Innovations technologiques
Selon Pierre Fillon, en 100 ans, les 24 Heures du Mans ont participé activement à l’évolution de l’automobile. Les avancées technologiques ont, de tout temps, constitué la raison d’être du sport automobile. La compétition a poussé les constructeurs à innover. Elle leur a aussi permis de tester la validité de ces technologies. À ce titre, les 24 Heures du Mans tiennent une place à part. En effet, à la recherche de la performance s’ajoute celle de la fiabilité. Ces innovations technologiques ont été développées sur piste, validées puis intégrées dans les voitures de série. Des innovations majeures ont vu le jour sur la piste sarthoise : les phares antibrouillards en 1926, la traction avant en 1927, le moteur arrière en 1949, les freins à disque en 1953, les phares à iode en 1962, pour ne citer qu’eux et, plus récemment, le moteur hybride en 1998, les phares à led en 2011, l’hydrogène en 2018. A travers la compétition, les constructeurs ont confirmé la fiabilité de leurs innovations.
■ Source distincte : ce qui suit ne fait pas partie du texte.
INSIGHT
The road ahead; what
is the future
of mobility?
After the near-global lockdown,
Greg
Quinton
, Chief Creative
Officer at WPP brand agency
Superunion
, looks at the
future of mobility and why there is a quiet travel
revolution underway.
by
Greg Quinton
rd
Ils ont également suivi de près les inquiétudes liées au dérèglement climatique et la nécessité d’innover pour contribuer à la sauvegarde de la planète.
Terrain d’expérimentation
Dès 1998, l’Américain Dan Panoz a l’idée d’une motorisation hybride en associant un bloc thermique à un moteur électrique qu’il testera sur son Esperante GTR-1 Q9. Il ne sera pas vainqueur mais cette technologie sera adoptée par Audi, Porsche, Toyota qui gagneront la course avec leurs voitures hybrides, participant ainsi à la démocratisation de l’hybride sur les routes. En 2022, Les 24 Heures du Mans et le Championnat du monde d’endurance FIA WEC adoptent un carburant 100% renouvelable pour l’ensemble du plateau : Excellum Racing 100. Issu de l’économie circulaire, ce biocarburant tire son énergie du recyclage de la biomasse résiduelle de la viniculture. Il permet ainsi une réduction d’au moins 65% des émissions de CO2 sur son cycle de vie. En 2026, les prototypes à propulsion hydrogène formeront une catégorie à part entière dans la course. Les 24 Heures du Mans marquent encore une fois leur terrain d’expérimentation pour la technologie à venir. Ce grand laboratoire aura conquis les générations depuis 1923. Il aura été le théâtre de compétitions, de challenges, de défis et d’avancées techniques. Il sera toujours un événement unique au monde accueillant des milliers de passionnés et continuera de jouer un rôle primordial dans la construction de voitures toujours plus économes, fiables et efficientes.